• [Saved data entries]:
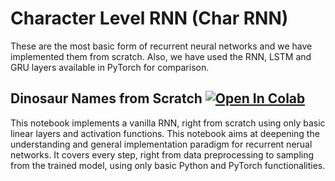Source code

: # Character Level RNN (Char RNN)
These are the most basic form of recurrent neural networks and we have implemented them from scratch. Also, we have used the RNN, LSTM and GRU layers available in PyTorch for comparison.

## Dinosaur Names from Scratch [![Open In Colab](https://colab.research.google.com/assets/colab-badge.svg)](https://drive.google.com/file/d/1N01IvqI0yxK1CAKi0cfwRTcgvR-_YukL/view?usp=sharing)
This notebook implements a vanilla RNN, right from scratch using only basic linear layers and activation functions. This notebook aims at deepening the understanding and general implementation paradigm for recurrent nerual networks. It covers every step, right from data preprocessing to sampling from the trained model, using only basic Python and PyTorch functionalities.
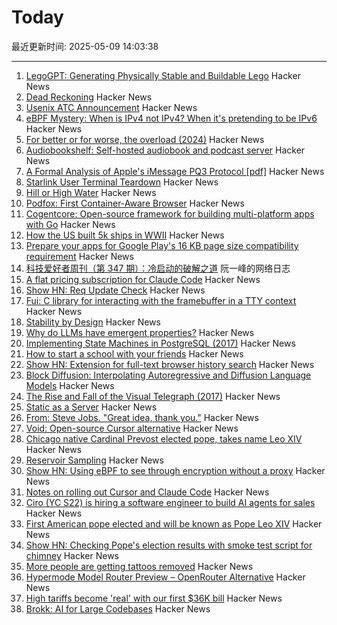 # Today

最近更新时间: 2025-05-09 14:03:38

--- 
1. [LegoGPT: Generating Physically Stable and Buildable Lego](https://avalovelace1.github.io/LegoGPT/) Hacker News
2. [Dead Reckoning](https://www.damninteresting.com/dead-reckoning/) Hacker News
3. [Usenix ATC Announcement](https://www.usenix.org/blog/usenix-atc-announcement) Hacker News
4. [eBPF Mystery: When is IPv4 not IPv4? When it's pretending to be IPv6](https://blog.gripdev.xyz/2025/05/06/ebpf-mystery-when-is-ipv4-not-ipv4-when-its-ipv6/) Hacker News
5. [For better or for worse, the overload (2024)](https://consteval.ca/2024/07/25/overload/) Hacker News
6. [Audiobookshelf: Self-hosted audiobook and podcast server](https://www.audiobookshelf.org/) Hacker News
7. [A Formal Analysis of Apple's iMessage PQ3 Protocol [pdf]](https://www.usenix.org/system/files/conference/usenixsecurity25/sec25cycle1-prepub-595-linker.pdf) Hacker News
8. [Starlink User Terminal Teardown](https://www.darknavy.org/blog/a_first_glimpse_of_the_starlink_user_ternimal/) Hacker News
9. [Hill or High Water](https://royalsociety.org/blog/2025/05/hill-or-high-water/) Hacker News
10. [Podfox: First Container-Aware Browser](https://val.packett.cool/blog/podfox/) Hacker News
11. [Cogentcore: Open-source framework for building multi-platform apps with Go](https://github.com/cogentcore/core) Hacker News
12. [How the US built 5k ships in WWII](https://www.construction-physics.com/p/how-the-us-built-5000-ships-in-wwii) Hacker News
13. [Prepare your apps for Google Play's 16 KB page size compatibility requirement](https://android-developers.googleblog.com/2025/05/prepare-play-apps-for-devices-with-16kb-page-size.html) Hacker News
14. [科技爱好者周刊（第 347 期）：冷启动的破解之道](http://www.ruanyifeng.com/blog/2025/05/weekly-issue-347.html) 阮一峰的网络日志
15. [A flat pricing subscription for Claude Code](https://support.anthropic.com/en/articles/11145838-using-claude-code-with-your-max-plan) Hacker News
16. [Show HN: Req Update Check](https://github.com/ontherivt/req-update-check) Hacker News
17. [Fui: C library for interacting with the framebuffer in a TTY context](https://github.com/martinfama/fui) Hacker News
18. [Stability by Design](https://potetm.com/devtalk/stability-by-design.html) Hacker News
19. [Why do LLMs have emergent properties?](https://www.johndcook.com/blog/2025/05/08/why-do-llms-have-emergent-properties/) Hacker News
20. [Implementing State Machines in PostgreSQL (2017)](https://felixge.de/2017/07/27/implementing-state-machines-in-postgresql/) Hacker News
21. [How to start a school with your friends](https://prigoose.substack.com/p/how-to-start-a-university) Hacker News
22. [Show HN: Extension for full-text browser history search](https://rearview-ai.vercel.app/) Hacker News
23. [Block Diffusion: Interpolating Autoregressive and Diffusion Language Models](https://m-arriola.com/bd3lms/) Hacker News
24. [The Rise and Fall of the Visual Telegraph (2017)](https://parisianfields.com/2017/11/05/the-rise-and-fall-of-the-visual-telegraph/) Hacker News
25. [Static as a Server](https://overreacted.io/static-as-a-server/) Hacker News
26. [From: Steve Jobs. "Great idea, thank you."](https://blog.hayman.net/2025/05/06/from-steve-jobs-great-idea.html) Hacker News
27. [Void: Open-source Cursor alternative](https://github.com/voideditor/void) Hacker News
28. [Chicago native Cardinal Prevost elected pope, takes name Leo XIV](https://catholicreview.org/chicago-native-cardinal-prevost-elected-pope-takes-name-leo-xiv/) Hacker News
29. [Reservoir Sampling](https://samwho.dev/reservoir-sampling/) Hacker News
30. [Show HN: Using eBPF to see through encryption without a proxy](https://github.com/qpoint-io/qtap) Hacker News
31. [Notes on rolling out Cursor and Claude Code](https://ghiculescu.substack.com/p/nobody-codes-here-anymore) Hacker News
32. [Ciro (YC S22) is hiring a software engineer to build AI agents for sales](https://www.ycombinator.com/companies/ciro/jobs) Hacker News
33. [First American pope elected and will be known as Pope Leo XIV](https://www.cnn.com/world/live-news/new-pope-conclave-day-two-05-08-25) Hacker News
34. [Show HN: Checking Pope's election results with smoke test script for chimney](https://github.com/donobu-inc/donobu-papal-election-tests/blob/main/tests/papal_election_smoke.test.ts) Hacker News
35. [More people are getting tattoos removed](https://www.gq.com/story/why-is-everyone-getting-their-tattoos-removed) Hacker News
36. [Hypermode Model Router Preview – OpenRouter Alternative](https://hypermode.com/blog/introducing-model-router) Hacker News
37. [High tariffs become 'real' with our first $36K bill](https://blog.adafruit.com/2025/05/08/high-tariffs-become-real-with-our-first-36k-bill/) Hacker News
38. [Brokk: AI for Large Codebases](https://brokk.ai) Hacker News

• [What is being asked]: Go through the lines above and copy any that contain "networks".

• [Task response]:
These are the most basic form of recurrent neural networks and we have implemented them from scratch. Also, we have used the RNN, LSTM and GRU layers available in PyTorch for comparison.
This notebook implements a vanilla RNN, right from scratch using only basic linear layers and activation functions. This notebook aims at deepening the understanding and general implementation paradigm for recurrent nerual networks. It covers every step, right from data preprocessing to sampling from the trained model, using only basic Python and PyTorch functionalities.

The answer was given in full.